The first process is deciding what to analyse. For me this involved a lot of testing and watching of games before I could get started with any data collection. Despite in depth knowledge of the games – it never ceases to surprise me how often ‘unusual’ events happen. Even today we come across scenarios that were unforeseen in the beginning and are even harder to define.
At first glance a successful pass seems like the most basic of variables to both collect and define, but I would like to use this as an example to show how difficult it is to establish a clear definition of action variables. Although most people think they know what a pass is, have you ever asked a room? It still amazes me how many slight be different variations you can get. Let’s assume we go with ‘a deliberate attempt of one player to move the ball to another player on the same team’. So now we look at if the pass is successful or not. Again this seems pretty straightforward, but take a look at these questions and tell me if they are a successful passes or not?
Here are just 4 common scenarios that happen in almost every sport.
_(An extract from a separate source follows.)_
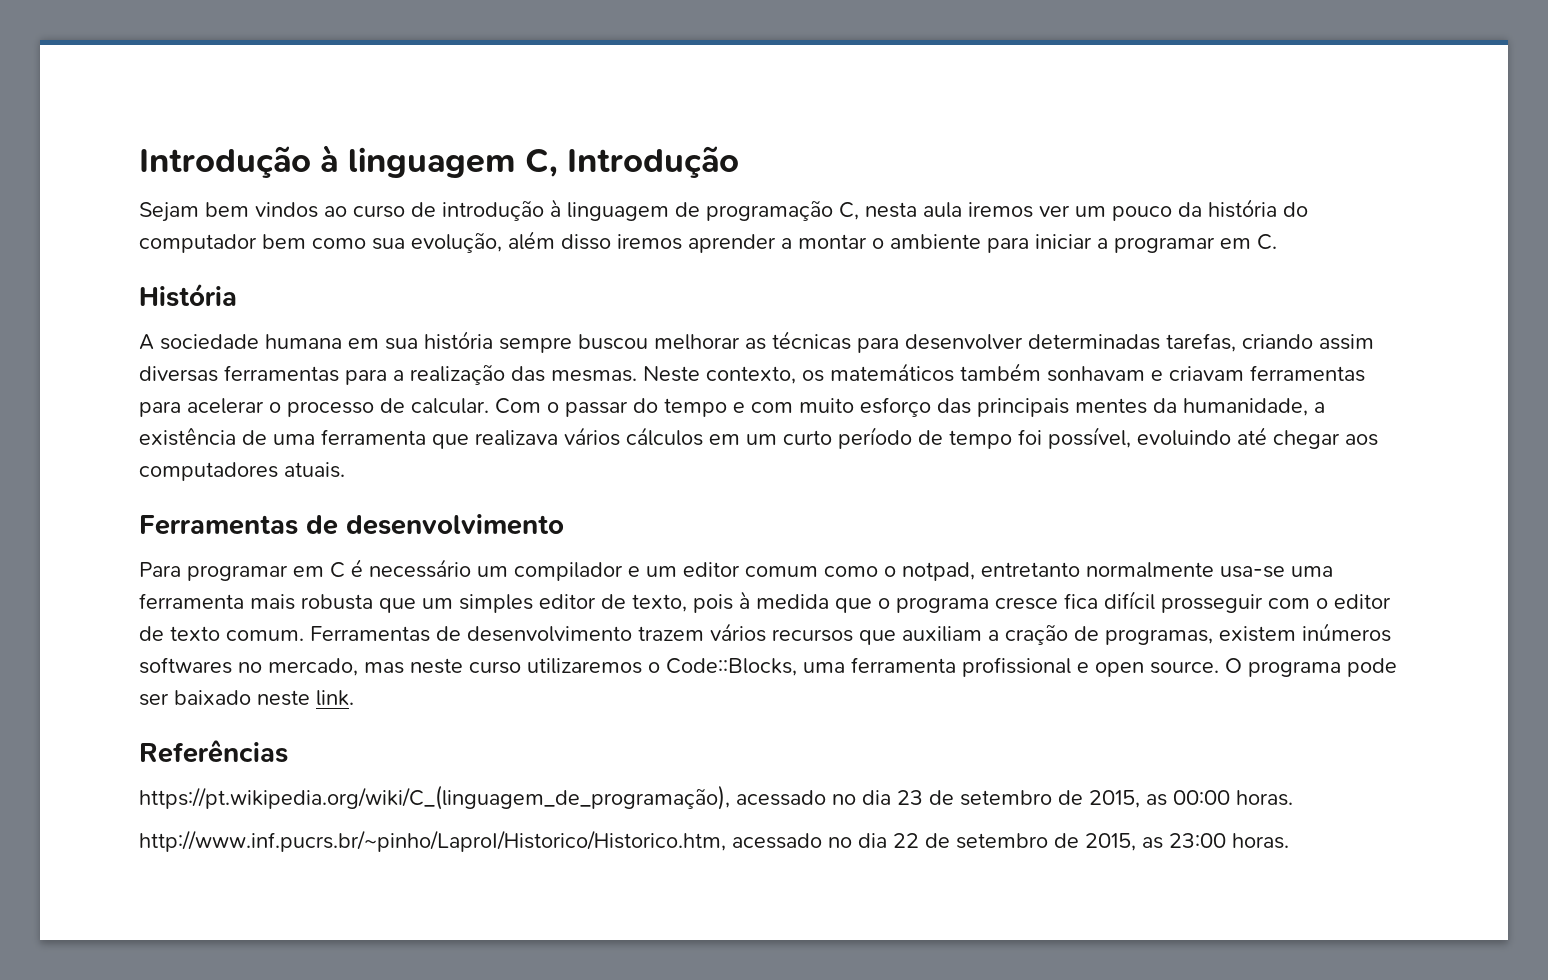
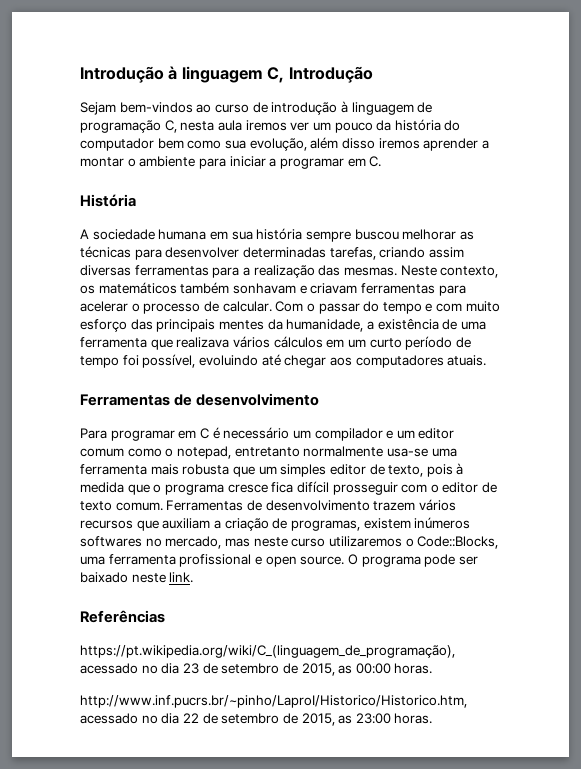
[205,202,318,218] bem vindos -> [119,102,193,113] bem-vindos
[902,562,975,581] notpad, -> [176,446,231,459] notepad,
[1005,624,1068,645] cração -> [224,518,269,531] criação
As a primary data collector you need to have a very clear definition of what constitutes a successful pass, otherwise you end up with people interpreting the video for themselves – then you almost certainly have dirty data. Now you need to multiply the problems above by every possible action. And this is before we have looked at defining distance, pitch area, length and pass difficulty.
Single handedly player names is one of the hardest aspects to manage. You would be amazed, perhaps not in the Premiership but at lower levels, how often TV companies and newspapers get players names wrong. Even something as simple as being referred to by a shortened first name. James becomes Jim, Matthew become Mattie. If you are not careful and don’t have procedures in place to manage this you can quite easily end up with 2 players when you should only have 1. Then you have to add in the misspellings (different version between match programme, TV and Newspapers) and even simple typo’s. In my business this is something we spend a lot of time on checking and double checking to make sure we have the correct player with the correct spelling. Don’t get me started on players by the same name in the same team!!
I’ve stolen that line from the book Sports Analytics (Ben Alamar) but it sums up a very common problem. When you are handling a small volume of games and perhaps you are the only person coding the games this is less of an issue. Once you move to having multiple analysts and a much larger volume of games – maintaining a single version of the truth become a little trickier. In my case I have a network established and all games are tagged on a central server. The data is then exported from the analysis package and uploaded to a custom built database. While this all seems fairly straightforward – this process leaves me with 3 copies of the data (I also have an offline offsite backup just to be sure). One which is still attached to the video, one local copy of the export and now a copy of that data exists on the database. If an error is spotted in the data we must go back to the original game file, update that which in turn updates the local backup and then reload that file to the database. Any other process would cause chaos and any number of discrepancies in the data.
I would like to leave you with the following quote from Blake Wooster (@BlakeyGW) A man who knows something about data collection.
Data quality equation… Fast+cheap=low quality, fast+good=expensive, good+cheap=time-delay (+ opportunity cost)… Agree?